Amnesty International (AI) has criticized Finland in its Annual Report 2012 for accelerated asylum procedures, which include forced returns to Baghdad, according to YLE. The report noted as well that Finland was unable to provide figures on how many irregular migrants and asylum-seekers it detained during the year.
AI reports: “However, there were concerns that many of those being detained were held in police detention facilities, contrary to international standards. In these cases, many were detained in mixed-sex facilities, together with individuals suspected of crime.
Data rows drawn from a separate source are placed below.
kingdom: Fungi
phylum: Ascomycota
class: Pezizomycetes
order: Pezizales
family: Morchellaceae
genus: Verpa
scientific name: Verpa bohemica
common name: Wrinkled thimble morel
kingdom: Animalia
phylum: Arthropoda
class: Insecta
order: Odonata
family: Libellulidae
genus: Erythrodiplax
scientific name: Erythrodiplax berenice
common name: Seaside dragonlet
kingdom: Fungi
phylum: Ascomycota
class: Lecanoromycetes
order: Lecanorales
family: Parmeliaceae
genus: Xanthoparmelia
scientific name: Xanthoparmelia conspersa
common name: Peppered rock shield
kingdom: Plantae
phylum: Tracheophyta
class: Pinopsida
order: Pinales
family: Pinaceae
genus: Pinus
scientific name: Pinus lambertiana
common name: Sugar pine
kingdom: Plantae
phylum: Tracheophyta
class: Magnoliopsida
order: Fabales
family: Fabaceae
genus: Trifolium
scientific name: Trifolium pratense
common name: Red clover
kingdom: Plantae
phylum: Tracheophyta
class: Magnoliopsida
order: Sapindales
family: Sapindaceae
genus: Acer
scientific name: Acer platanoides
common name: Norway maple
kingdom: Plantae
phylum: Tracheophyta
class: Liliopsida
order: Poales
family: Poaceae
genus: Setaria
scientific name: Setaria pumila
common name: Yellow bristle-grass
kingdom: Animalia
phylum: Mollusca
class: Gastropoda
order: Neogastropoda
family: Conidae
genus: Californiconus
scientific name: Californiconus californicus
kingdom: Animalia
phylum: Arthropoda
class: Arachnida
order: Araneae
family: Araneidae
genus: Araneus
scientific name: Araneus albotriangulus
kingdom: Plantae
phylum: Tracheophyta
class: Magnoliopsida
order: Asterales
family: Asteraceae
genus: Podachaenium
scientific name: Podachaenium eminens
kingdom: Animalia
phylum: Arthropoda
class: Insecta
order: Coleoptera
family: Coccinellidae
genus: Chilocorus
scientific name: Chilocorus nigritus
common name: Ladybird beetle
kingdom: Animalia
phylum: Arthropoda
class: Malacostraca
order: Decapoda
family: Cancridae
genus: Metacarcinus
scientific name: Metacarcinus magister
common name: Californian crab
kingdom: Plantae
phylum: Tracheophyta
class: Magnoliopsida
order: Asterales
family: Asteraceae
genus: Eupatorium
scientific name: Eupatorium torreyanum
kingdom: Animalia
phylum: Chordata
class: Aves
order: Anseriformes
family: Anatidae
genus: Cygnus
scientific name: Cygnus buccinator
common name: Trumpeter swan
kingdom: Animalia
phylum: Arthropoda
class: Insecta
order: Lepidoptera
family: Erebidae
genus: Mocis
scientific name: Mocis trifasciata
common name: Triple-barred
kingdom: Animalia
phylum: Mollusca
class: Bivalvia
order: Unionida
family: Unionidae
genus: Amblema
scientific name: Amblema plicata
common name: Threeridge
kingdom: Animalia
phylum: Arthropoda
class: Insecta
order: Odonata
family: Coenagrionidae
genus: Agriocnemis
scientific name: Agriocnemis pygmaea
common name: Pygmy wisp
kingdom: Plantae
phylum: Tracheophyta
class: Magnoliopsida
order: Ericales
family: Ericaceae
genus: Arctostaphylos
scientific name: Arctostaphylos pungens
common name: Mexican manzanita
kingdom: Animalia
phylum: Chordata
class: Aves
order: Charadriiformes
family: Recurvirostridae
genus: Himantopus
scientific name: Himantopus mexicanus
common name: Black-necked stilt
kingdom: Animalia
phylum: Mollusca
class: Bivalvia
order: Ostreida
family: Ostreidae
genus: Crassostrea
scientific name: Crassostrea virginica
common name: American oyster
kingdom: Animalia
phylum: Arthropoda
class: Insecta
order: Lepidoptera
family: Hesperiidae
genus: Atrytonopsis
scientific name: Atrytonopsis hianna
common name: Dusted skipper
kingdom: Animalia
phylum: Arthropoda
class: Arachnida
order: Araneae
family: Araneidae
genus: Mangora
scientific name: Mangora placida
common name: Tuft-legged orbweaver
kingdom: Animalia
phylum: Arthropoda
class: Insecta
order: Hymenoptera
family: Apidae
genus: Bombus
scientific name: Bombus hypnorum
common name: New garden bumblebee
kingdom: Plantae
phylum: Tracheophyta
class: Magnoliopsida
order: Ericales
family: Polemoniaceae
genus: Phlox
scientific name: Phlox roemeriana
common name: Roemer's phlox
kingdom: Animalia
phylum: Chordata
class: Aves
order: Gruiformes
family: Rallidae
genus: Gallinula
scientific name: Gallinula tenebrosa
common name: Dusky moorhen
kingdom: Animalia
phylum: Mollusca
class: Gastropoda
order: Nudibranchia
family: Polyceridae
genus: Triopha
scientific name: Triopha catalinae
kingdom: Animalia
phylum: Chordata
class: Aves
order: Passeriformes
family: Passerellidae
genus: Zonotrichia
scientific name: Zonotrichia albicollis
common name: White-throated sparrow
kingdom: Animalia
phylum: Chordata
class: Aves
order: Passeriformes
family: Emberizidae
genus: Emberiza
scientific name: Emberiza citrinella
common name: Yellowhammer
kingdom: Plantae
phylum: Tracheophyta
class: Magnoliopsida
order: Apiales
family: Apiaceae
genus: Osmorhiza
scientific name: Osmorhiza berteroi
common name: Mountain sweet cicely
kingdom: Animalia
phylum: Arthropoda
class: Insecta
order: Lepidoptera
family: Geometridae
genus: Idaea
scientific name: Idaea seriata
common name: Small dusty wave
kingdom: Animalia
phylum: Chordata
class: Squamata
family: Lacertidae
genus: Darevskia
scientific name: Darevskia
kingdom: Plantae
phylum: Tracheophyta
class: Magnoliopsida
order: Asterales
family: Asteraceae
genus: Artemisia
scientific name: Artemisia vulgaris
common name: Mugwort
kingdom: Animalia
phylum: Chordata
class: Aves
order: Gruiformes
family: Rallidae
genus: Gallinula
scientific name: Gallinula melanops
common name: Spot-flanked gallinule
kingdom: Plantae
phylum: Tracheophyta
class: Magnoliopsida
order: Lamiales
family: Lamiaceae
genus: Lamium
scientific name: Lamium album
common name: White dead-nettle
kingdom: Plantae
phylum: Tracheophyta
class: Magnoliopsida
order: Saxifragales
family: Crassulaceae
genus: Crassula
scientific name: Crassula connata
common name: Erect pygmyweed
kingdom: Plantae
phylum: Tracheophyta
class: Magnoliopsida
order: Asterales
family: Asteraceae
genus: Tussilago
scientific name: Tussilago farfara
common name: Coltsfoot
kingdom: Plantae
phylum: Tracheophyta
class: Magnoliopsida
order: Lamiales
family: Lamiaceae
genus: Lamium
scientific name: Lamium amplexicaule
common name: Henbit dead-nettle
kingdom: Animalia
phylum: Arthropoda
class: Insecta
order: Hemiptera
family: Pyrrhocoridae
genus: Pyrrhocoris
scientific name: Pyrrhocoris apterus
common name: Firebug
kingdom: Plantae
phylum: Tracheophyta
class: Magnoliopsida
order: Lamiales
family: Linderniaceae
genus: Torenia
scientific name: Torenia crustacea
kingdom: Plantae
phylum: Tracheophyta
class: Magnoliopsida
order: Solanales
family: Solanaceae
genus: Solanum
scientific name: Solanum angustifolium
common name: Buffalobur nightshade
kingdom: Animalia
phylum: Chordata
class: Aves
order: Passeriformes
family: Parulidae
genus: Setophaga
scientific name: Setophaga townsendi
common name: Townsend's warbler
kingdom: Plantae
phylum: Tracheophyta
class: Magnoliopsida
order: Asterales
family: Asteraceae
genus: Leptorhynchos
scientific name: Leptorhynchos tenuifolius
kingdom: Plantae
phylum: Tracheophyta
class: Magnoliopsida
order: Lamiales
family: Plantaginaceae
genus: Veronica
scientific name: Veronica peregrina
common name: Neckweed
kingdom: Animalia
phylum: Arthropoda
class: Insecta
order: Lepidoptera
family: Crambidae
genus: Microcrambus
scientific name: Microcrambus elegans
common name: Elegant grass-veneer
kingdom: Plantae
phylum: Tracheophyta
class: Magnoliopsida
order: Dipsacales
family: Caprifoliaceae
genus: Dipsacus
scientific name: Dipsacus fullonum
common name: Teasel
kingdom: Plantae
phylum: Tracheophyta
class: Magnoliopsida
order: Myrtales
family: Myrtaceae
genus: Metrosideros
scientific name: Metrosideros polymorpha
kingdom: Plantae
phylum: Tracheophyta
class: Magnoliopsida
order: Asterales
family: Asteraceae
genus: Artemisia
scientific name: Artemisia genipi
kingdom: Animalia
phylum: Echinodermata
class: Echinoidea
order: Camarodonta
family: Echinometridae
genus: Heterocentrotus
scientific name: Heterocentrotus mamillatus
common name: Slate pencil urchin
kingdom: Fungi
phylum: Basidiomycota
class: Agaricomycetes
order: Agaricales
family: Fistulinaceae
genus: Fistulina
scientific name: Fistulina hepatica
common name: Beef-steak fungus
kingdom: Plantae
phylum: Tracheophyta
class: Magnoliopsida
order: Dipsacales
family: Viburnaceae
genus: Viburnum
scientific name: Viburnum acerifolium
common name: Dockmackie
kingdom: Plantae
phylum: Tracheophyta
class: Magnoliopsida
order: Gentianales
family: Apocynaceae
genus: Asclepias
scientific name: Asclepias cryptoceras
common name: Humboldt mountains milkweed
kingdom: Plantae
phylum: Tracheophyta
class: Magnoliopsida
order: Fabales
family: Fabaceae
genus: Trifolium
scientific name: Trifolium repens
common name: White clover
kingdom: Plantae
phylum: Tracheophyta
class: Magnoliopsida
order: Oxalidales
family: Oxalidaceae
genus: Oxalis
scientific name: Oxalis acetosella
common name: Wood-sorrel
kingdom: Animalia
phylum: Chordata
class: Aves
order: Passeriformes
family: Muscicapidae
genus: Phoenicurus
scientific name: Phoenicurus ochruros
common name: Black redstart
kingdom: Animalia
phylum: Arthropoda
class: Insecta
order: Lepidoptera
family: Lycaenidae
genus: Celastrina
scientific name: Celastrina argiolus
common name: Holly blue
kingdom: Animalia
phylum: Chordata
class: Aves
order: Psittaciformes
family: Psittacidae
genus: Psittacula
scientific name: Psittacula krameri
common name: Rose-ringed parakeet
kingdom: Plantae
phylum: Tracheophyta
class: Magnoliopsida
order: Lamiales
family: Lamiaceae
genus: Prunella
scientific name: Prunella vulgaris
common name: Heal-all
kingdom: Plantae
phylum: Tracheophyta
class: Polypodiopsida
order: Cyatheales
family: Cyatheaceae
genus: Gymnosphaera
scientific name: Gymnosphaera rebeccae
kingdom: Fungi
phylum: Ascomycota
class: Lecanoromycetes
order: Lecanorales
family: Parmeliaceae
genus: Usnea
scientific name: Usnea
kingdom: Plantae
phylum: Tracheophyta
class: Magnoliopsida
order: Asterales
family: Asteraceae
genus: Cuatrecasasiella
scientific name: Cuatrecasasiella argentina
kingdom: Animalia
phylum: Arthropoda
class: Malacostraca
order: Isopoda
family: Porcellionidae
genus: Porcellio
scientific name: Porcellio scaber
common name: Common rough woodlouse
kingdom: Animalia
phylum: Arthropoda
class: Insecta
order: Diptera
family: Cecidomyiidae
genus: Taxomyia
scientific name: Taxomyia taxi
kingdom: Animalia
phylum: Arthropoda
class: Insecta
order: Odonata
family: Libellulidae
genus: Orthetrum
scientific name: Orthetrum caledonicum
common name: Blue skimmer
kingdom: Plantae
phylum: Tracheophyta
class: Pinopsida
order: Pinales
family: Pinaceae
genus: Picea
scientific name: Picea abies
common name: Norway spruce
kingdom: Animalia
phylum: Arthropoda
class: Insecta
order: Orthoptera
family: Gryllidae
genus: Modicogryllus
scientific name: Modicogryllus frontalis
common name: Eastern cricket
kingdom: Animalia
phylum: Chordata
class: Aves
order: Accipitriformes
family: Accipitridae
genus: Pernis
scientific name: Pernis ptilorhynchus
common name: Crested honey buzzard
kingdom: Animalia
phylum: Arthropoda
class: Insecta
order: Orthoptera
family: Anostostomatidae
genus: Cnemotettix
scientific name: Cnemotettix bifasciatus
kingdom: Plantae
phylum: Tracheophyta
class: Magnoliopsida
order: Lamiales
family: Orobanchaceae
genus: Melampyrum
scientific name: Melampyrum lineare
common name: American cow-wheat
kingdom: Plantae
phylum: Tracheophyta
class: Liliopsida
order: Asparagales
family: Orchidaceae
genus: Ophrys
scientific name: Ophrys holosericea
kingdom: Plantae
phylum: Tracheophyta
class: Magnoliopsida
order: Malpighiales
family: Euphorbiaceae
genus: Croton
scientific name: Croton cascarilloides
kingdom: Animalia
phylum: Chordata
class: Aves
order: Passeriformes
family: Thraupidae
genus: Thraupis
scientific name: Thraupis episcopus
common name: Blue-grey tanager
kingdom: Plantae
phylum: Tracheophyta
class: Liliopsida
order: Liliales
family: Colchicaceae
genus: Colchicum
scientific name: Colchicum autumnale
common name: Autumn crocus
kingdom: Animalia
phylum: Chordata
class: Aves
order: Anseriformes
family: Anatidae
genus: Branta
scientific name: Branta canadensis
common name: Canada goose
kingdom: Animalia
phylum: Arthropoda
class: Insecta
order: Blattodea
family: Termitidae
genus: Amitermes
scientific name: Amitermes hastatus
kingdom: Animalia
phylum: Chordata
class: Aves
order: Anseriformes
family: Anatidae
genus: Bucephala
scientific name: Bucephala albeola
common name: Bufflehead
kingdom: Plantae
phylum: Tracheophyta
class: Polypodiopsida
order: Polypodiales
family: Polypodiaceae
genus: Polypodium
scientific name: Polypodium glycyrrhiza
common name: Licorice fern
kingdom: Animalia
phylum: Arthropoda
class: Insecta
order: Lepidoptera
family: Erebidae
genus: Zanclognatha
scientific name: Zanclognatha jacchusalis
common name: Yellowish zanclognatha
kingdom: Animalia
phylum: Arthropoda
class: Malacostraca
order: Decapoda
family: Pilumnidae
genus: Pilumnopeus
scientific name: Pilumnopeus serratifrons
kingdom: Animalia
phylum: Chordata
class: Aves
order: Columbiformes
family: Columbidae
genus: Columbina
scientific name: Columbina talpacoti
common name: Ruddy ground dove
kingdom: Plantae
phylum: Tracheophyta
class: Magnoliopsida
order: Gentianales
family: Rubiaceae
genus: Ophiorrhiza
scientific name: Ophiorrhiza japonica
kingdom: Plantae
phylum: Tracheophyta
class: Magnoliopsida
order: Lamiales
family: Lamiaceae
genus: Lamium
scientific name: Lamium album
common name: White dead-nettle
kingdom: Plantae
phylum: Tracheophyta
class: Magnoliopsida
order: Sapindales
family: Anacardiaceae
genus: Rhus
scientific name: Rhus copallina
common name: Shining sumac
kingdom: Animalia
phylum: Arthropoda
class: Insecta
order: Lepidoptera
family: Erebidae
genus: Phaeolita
Children seeking asylum, including unaccompanied children were also detained.”
The report said Finland provides inadequate protection for asylum-seekers and their right of appeal.
Migrant Tales understands that the Finnish authorities forcibly return asylum-seekers back to their original country if their request has been rejected 2-3 times.
“I know of some asylum-seekers who have been deported [from Finland] to Iraq, Afghanistan, Russia, Chechnya, Angola, Guinea-Bissau and Cameroon,” said a former asylum-seeker, who spoke on condition of anonymity. “If the first country that took your fingerprints is Sweden, they can deport you to that country [as stipulated in the Dublin Agreement].”
The former asylum-seeker said that the Finnish police have three ways of deporting you.
“One is by letter informing you that they will pick you up at a certain day and time, the second is by surprise incarceration after being requested to appear at a police station,” he said. “The third is by detaining you at the refugee center without any warning.”
There is no problem of principle in enforcing expulsion to a country of origin that has been found to be safe for the person concerned following a thorough investigation. However, one crucial unaddressed issue concerns systematic investigation of the success rates of these investigations.
The current practice resembles that of a pharmaceutical corporation that conducts no systematic reviews of its products after they have been approved for public sale. Post-marketing surveillance is a recognised and important element of pharmacovigilance that no reputable manufacturer would dream of ignoring.
There is no systematic mechanism for determining whether the safety assessments made in asylum decisions turn out to be correct in concrete practice. It really should not have required decisions of the European Court of Human Rights and the Helsinki Administrative Court to put a stop to Dublin Convention expulsions to Greece. Even rudimentary monitoring would have revealed and forestalled this particular scandal.
The ultimate fate of rejected and expelled asylum-seekers is relevant to the asylum process in the same way as market reports are relevant to product safety assessments and injury statistics are relevant to the bodies that determine the rules of physical contact sport. It is a scandal that this feedback is not collected systematically and used to improve asylum procedures.
An article in today’s Guardian describes a rare example of post-expulsion feedback.
Interesting to see how the UK Border authorities use the European court ruling to absolve themselves of any responsibility to actually factually verify the court’s claims that returned asylum seekers to Sri Lanka did not need protection.
One of the most important justifications for appeal procedures is precisely that they put some distance between executive authorities and the outcomes of their decisions.
This was a factor when universal appeal rights were introduced in residence permit decisions back in the early 1990s. Simply stated, one job of the administrative courts is to protect the Finnish government from the embarrassment that inevitably arises when unreviewed immigration decisions reach the European Court of Human Rights. It is important to install at least one level of judicial review before domestic remedies are exhausted. Any errors of law or of fact that remain after this screening process can then be blamed on the court.
The Finnish administrative system – and even the administrative judiciary – does not function in an explicitly adversarial manner. Executive authorities and courts of law have a strong ex officio duty to investigate and determine the facts of the cases that they examine. They cannot rely only on evidence submitted by the concerned party. This recognises the asymmetric situation of the authority and its client, in which the former is almost always better resourced to investigate most aspects of a case. The client’s duty to provide information is secondary and proportional to the client’s reasonable ability to do so.
This arrangement places considerable responsibility on the executive authority to investigate the facts of each case in a competent manner. The administrative courts have only very marginal independent investigative powers and are not resourced for this purpose. This means that cases are often decided solely on the basis of the information that was originally gathered by the executive authority, even though the court then carries the blame when that information turns out to be flawed or inadequate. In other words, the court is held responsible for errors of fact that it had no practical way of detecting.
The missing link here is an independent audit of the fact-finding methods that are applied by executive authorities. Feedback on the outcome of decided cases is a key element of this fact-finding.
A regular annual audit would be productive and one that looks at actual cases rather than simply what’s written into their procedural documentation.
Likewise, if an audit took on a selection of random cases and in addition, some cases proposed by the Minorities Ombudsmen, then we would perhaps achieve a more realistic appraisal of the effectiveness of evidence-gathering methods and a means also for some kind of independent investigation into the worst cases brought to the Ombudsmen’s attention.